Exercise prompt: Copy the entries below word for word, but omit any pictures they contain.

^^^^^^^^

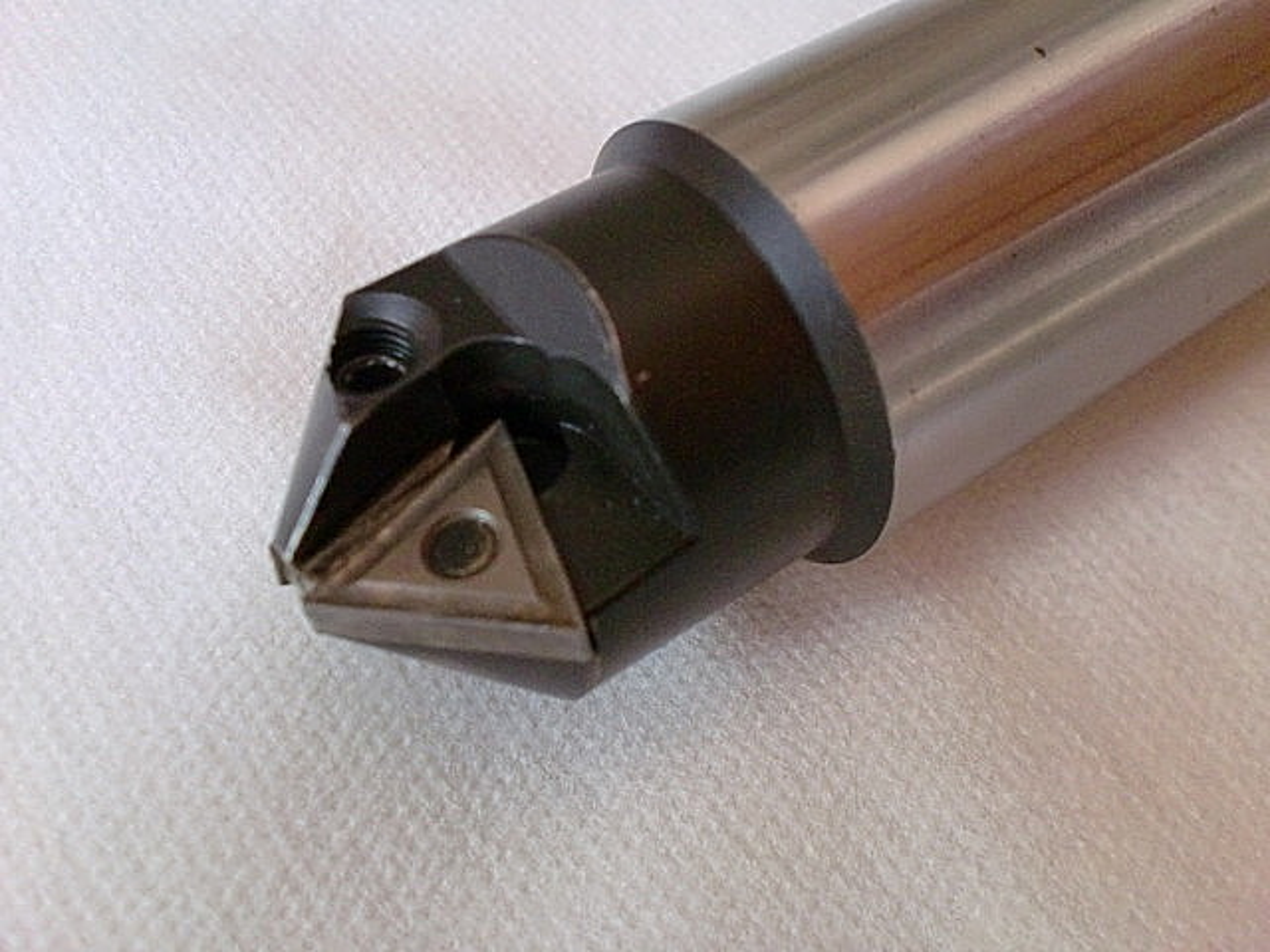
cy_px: 476
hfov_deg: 52.6
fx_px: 1284
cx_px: 635
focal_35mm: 35
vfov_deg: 40.7
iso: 500
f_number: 3.1
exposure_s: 1/60
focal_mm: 6.3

^^^^^^^^

Response to this task:
cy_px: 476
hfov_deg: 52.6
fx_px: 1284
cx_px: 635
focal_35mm: 35
vfov_deg: 40.7
iso: 500
f_number: 3.1
exposure_s: 1/60
focal_mm: 6.3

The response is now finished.